----- Source extract -----

For undocumented immigrants, socioeconomic mobility cannot overcome racial and legal barriers to full social acceptance

0 comments

Estimated reading time: 5 minutes

ariela-schachter-80x108Recent research has shown that despite the concerns of those who are uncomfortable with immigration, immigrants are assimilating into the US, gradually becoming more socioeconomically similar. But does immigrants’ socioeconomic mobility mean that they are more accepted by their host society? In new research, which surveyed more than 1,350 native-born, non-Hispanic White Americans, Ariela Schachter finds that compared to US-born and naturalized citizens, and legal immigrants, Americans are far less likely to wish to have undocumented immigrants as neighbors. In addition, non-Whites were seen as being far less similar, even when they were US-born,  spoke fluent English, had white-collar jobs, volunteered regularly, or were married to White spouses. 

Last fall, the National Academy of Sciences released a report assessing the state of immigrant integration in the United States.  According to the latest evidence compiled in the report, immigrants are indeed assimilating: with more time in the United States, immigrants are becoming more similar to the native-born in terms of their education levels, employment status, income, poverty status, residential integration, and many other socioeconomic outcomes. We see a similar pattern across generations, such that the children and grandchildren of immigrants (i.e., second and third generations) are generally achieving greater parity with their native-born peers than did their immigrant parents and grandparents.

These outcomes are important in their own right, but assimilation also includes less tangible cultural practices and values that make someone be considered more or less ‘American’. While the cultural implications of immigrant assimilation are often hotly debated, most academic scholarship and policy analysis relies on measures of socioeconomic integration to make inferences about our cultural acceptance of immigrants, which can be more difficult to measure and quantify.

From Socioeconomic Parity to Full Cultural Acceptance? 

In new research, I argue it is problematic to assume that as immigrants improve on measures of socioeconomic integration, they are more culturally accepted by the American mainstream. America’s deep and enduring roots of racial divisions, minorities’ continued experience with racial stereotyping even as they meet and exceed the socioeconomic status of Whites, and charged characterizations of (unauthorized) immigrants as criminals all suggest that socioeconomic parity may not be enough to guarantee immigrants’ full symbolic acceptance.

-----

### Exercise tasks
1. Output, word for word, the section of the immigrant acceptance article that opens with the words containing "These outcomes are" and closes with "Full Cultural Acceptance?".
2. Substitute "Enhancing" for "Improving" in the records, from the line containing "- HTML form" through the last line of the records, both included, and output only those lines with nothing else changed.
The immigrant acceptance article and the records come from unrelated sources.

----- Data section -----

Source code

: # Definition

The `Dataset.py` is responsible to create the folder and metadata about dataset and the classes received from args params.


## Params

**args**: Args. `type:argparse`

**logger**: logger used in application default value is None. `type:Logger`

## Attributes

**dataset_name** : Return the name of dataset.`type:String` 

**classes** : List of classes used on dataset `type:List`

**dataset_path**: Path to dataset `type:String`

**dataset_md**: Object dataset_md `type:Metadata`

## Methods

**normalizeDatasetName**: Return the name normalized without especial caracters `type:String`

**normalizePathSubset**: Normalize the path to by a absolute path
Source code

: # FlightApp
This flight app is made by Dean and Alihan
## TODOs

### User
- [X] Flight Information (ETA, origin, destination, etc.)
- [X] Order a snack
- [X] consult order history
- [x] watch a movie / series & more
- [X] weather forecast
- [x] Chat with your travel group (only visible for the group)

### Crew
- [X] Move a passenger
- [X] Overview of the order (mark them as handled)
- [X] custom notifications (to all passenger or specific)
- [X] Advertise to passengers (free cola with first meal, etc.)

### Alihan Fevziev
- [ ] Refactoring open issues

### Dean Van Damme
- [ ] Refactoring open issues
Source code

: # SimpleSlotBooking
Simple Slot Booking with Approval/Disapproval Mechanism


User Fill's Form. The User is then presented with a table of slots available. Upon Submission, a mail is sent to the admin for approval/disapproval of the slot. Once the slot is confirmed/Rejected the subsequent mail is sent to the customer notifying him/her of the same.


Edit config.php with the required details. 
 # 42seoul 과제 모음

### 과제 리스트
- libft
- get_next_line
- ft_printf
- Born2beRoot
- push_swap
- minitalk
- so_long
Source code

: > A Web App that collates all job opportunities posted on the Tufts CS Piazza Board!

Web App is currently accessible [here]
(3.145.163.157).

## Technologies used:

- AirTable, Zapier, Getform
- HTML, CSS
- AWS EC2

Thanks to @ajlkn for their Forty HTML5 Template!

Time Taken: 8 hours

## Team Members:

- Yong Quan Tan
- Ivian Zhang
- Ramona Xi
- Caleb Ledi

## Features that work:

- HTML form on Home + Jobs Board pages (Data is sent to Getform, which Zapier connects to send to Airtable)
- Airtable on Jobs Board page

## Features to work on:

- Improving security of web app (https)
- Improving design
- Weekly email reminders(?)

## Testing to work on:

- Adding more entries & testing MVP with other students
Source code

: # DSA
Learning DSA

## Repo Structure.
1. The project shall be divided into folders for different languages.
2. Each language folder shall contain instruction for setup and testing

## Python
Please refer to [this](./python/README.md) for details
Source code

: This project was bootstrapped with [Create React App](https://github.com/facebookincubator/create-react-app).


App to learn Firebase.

-----

### Numbered responses
1.
These outcomes are important in their own right, but assimilation also includes less tangible cultural practices and values that make someone be considered more or less ‘American’. While the cultural implications of immigrant assimilation are often hotly debated, most academic scholarship and policy analysis relies on measures of socioeconomic integration to make inferences about our cultural acceptance of immigrants, which can be more difficult to measure and quantify.

From Socioeconomic Parity to Full Cultural Acceptance?

2.
- HTML form on Home + Jobs Board pages (Data is sent to Getform, which Zapier connects to send to Airtable)
- Airtable on Jobs Board page

## Features to work on:

- Enhancing security of web app (https)
- Enhancing design
- Weekly email reminders(?)

## Testing to work on:

- Adding more entries & testing MVP with other students
Source code

: # DSA
Learning DSA

## Repo Structure.
1. The project shall be divided into folders for different languages.
2. Each language folder shall contain instruction for setup and testing

## Python
Please refer to [this](./python/README.md) for details
Source code

: This project was bootstrapped with [Create React App](https://github.com/facebookincubator/create-react-app).


App to learn Firebase.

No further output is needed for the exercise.